Law Office contends that the 4AC’s punitive damages allegations must be stricken because the Plaintiff does not allege that Law Office acted with oppression, fraud, or malice sufficient to support a claim for punitive damages under Civ. Code § 3294. (Motion, 4-5.) According to Law Office, the allegations do not include specific factual claims to establish malice or oppression, are “too conclusory and insufficient,” and their decision to terminate Plaintiff’s employment “does not show that Defendant acted with any oppression and/or malice” on its own. (Motion, 6.) 

Liberally construing the allegations of the 4AC in favor of Plaintiff, the court finds that the 4AC does not plead sufficient allegations to support a claim for punitive damages. As discussed above with regard to the demurrer, the 4AC does not point to specific factual allegations to show any conduct done by Defendants which can be seen as intended to harm Plaintiff or malicious towards Plaintiff’s rights. As defined in Brousseau, mere conclusory claims regarding malicious and/or oppressive conduct is not sufficient to support a claim for punitive damages.

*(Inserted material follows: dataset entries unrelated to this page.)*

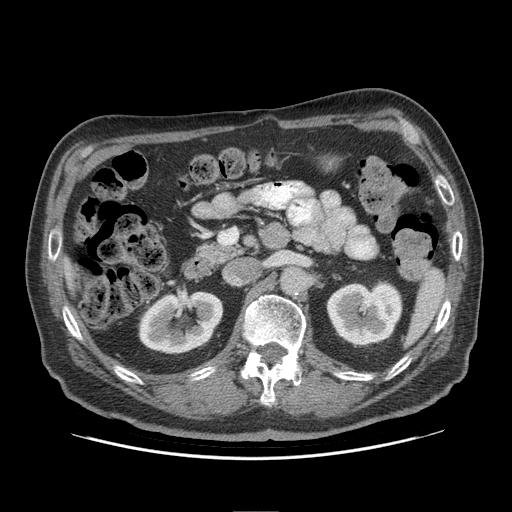
Contrast-enhanced abdominal CT (liver protocol), one axial slice. Position 43 of 95 along the scan axis. Soft-tissue window (W 400 / L 40 HU). 512 × 512 image matrix, field of view 400 × 400 mm. Case-level facts recorded for this patient, not image findings: diagnosis: hepatocellular carcinoma (patient treated with transarterial chemoembolisation; whether this scan precedes or follows treatment is not stated here); TNM stage (as recorded): Stage-IVB; Child-Pugh class: A; tumour differentiation: well differentiated.
Outlined on this slice (semi-automatic segmentation, software-assisted and operator-edited):
- liver parenchyma outside the tumour (the mass and vessels are separate outlines, so this box may not span the whole liver): box from (x=62, y=256) to (x=76, y=292) px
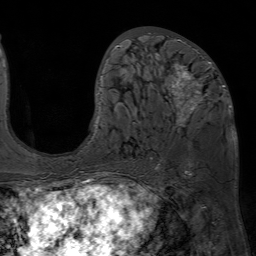
Breast MRI (dynamic contrast-enhanced), one axial slice. Position 31 of 80 along the scan axis. Cropped to one breast. Dynamic contrast-enhanced series, time point 2 of 7 at this slice position (early post-contrast). 1.5 T. TE 4.6 ms, TR 7.2 ms. 2.5 mm slice thickness. 256 × 256 image matrix, field of view 230 × 230 mm. Female patient.
Annotated regions visible in this slice (semi-automatic segmentation, software-assisted and operator-edited):
- enhancing-tissue mask used for the functional tumour volume (all voxels passing the contrast-enhancement thresholds inside the analysis volume; usually the tumour): bounding box (x1, y1, x2, y2) in pixels: (95, 32, 231, 169)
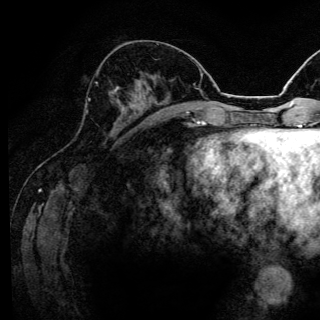
Breast MRI (dynamic contrast-enhanced), one axial slice; slice 56 of 144 in the series (ordered by position); cropped to one breast; dynamic contrast-enhanced series, time point 2 of 6 at this slice position (early post-contrast); 3 T; TE 4.2 ms, TR 8.6 ms; 1.2 mm slice thickness; 320 × 320 image matrix, field of view 200 × 200 mm. Female patient.
Annotated regions visible in this slice (semi-automatic segmentation, software-assisted and operator-edited):
- enhancing-tissue mask used for the functional tumour volume (all voxels passing the contrast-enhancement thresholds inside the analysis volume; usually the tumour): box from (x=88, y=82) to (x=119, y=103) px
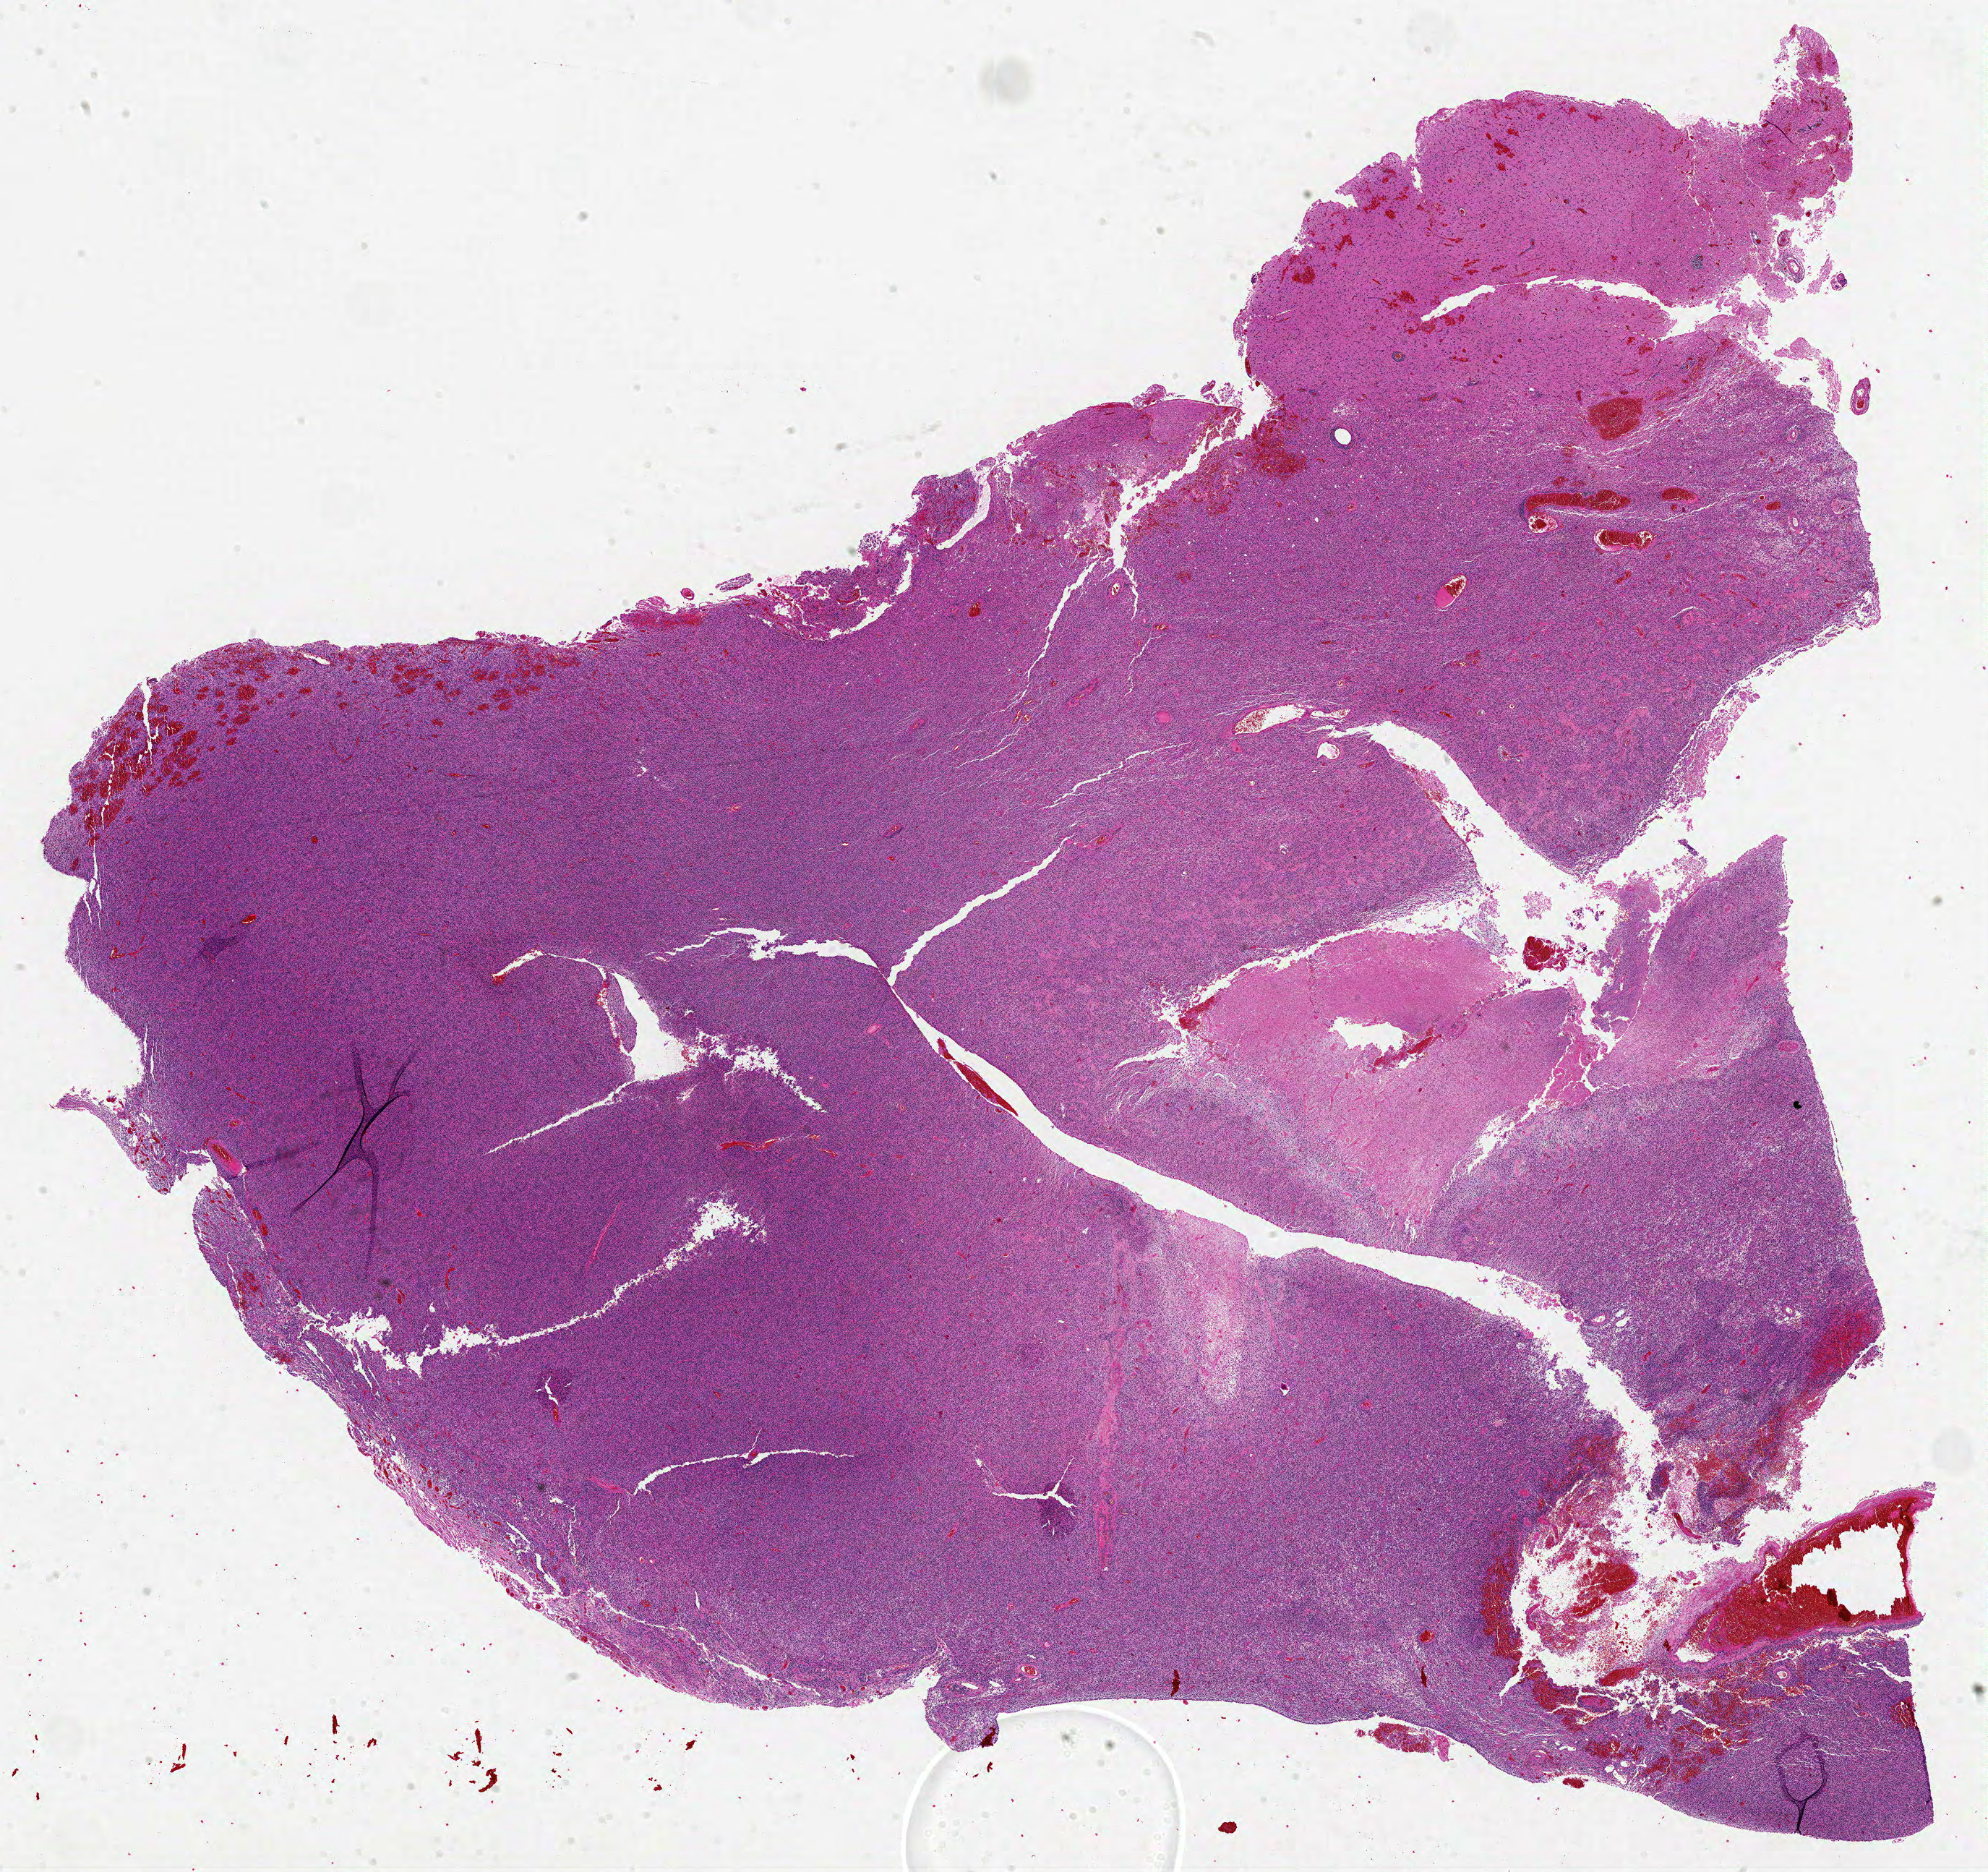
Digitized Hematoxylin and eosin (H&E) stained tissue section (whole slide) — shown as a low-resolution overview of the whole scanned area (about 22.0 x 20.7 mm). Formalin-fixed paraffin-embedded (FFPE) diagnostic section. Sample: primary tumour, brain. Male, age 60 years at initial diagnosis.
• diagnosis: Glioblastoma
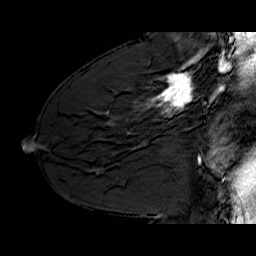
Breast MRI (dynamic contrast-enhanced), one sagittal slice; slice 37 of 60 in the series (ordered by position); dynamic contrast-enhanced series, time point 2 of 6 at this slice position (early post-contrast); 1.5 T; TE 6.4 ms, TR 32.9 ms; 4 mm slice thickness; 256 × 256 image matrix, field of view 200 × 200 mm. Female patient. Case-level facts recorded for this patient, not image findings: setting: breast cancer imaged before/during neoadjuvant chemotherapy; receptor status: HER2-positive.
Outlined on this slice (semi-automatically segmented with operator editing):
- analysis volume of interest (the breast-tissue region the enhancement analysis was run in; not a lesion): box from (x=130, y=62) to (x=210, y=128) px
- tumour enhancement mask (voxels above the 100 % enhancement threshold inside the analysis volume of interest): (x=152, y=62)–(x=192, y=116)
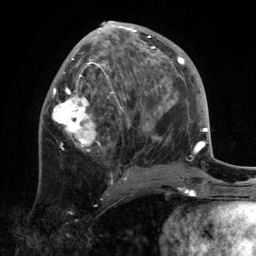
Breast MRI, one axial slice; slice 58 of 134 in the series (ordered by position); cropped to one breast; dynamic contrast-enhanced series, time point 2 of 6 at this slice position (early post-contrast); 3 T; TE 2.8 ms, TR 7.3 ms; 256 × 256 image matrix, field of view 180 × 180 mm. Female patient.
Structures marked on this image (semi-automatic segmentation, software-assisted and operator-edited):
- enhancing-tissue mask used for the functional tumour volume (all voxels passing the contrast-enhancement thresholds inside the analysis volume; usually the tumour): bounding box <52,21,172,180> (left, top, right, bottom; pixels)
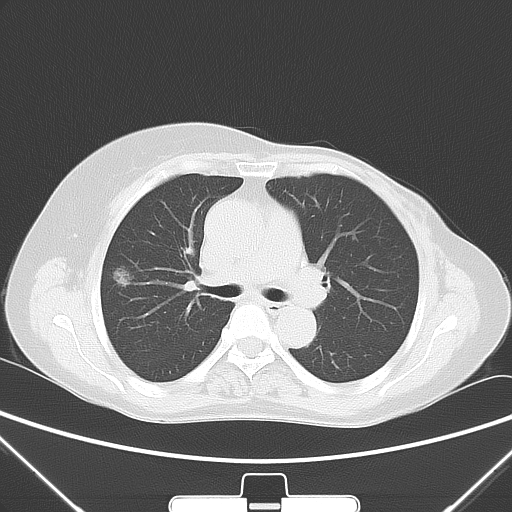
Chest CT, one axial slice. Position 32 of 53 along the scan axis. 120 kVp. Lung window (W 1500 / L -600 HU). 5 mm slice thickness. 512 × 512 image matrix, field of view 350 × 350 mm. Female patient, age 64 years. From the clinical record (not read from this slice): clinical TNM (as recorded): T1c N0 M0.
Structures marked on this image (bounding box drawn by a radiologist):
- lung tumour (recorded histology: adenocarcinoma): bounding box <107,259,136,288> (left, top, right, bottom; pixels)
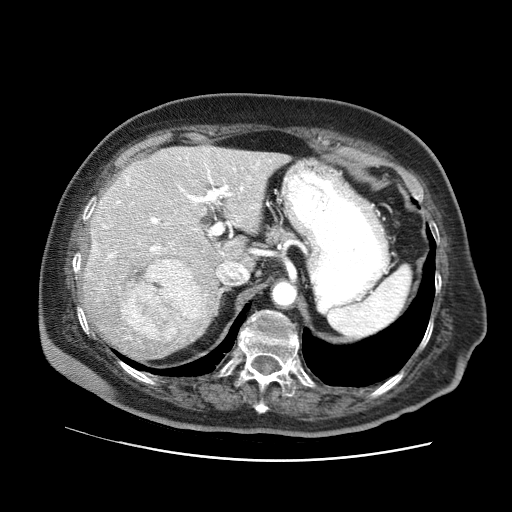
Contrast-enhanced abdominal CT (liver protocol), one axial slice. Position 45 of 73 along the scan axis. 120 kVp. Soft-tissue window (W 400 / L 40 HU). 512 × 512 image matrix, field of view 380 × 380 mm. Case-level facts recorded for this patient, not image findings: diagnosis: hepatocellular carcinoma (patient treated with transarterial chemoembolisation; whether this scan precedes or follows treatment is not stated here); TNM stage (as recorded): Stage-I; Child-Pugh class: A; tumour nodularity: uninodular.
Outlined on this slice (semi-automatic segmentation, software-assisted and operator-edited):
- liver parenchyma outside the tumour (the mass and vessels are separate outlines, so this box may not span the whole liver): bounding box <79,146,288,363> (left, top, right, bottom; pixels)
- mass: <120,259,203,341>
- portal vein: <103,163,259,258>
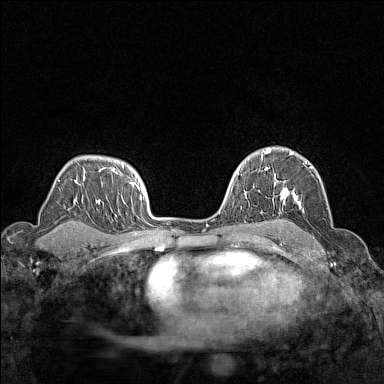
Breast MRI (dynamic contrast-enhanced), one axial slice; position 103 of 160 along the scan axis; dynamic contrast-enhanced series, time point 2 of 7 at this slice position (early post-contrast); 1.5 T; TE 1.8 ms, TR 5 ms; 1 mm slice thickness; 384 × 384 image matrix, field of view 280 × 280 mm. Female patient.
Annotated regions visible in this slice (semi-automatic segmentation, software-assisted and operator-edited):
- enhancing-tissue mask used for the functional tumour volume (all voxels passing the contrast-enhancement thresholds inside the analysis volume; usually the tumour): box from (x=266, y=148) to (x=314, y=215) px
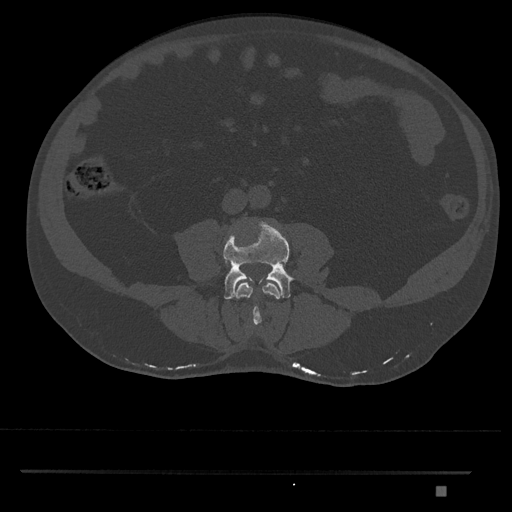
CT including the spine, one axial slice; slice 640 of 1134 in the series (ordered by position); reconstruction kernel Br40s/3; 120 kVp; bone window (W 1800 / L 400 HU); 0.5 mm slice thickness; 512 × 512 image matrix. Male patient, age 65 years. From the clinical record (not read from this slice): primary cancer: prostate.
Structures marked on this image (semi-automatically segmented with operator editing):
- L3 vertebra: bounding box (x1, y1, x2, y2) in pixels: (236, 282, 280, 325)
- L4 vertebra: (223, 221, 294, 299)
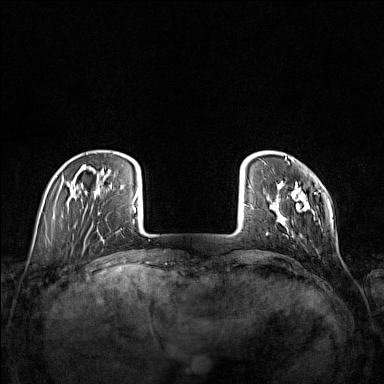
Breast MRI (dynamic contrast-enhanced), one axial slice; position 23 of 160 along the scan axis; dynamic contrast-enhanced series, time point 2 of 7 at this slice position (early post-contrast); 1.5 T; TE 1.8 ms, TR 5 ms; 1 mm slice thickness; 384 × 384 image matrix, field of view 340 × 340 mm. Female patient.
Outlined on this slice (semi-automatically segmented with operator editing):
- enhancing-tissue mask used for the functional tumour volume (all voxels passing the contrast-enhancement thresholds inside the analysis volume; usually the tumour): bounding box <266,158,315,235> (left, top, right, bottom; pixels)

For these reasons, Defendant’s motion is granted.

Conclusion 

Law Office’s motion is granted. Law Office is to give notice.  

 

 



[1] Law Office again submits the declaration of its counsel, Jason J. Buccat (“Buccat”) to demonstrate compliance with statutory meet and confer requirements. Buccat attests that prior to filing the demurrer, he called and spoke with Plaintiff’s counsel to meet and confer on September 22, 2022. (Buccat Decl. ¶ 5.) Buccat attests the parties continued to meet and confer through written correspondences, but Plaintiff has not responded to written attempts and the parties have not come to a resolution. (Buccat Decl. ¶¶ 6-8.) The Buccat Declaration is sufficient for purposes of CCP §§ 430.41 and 435.5.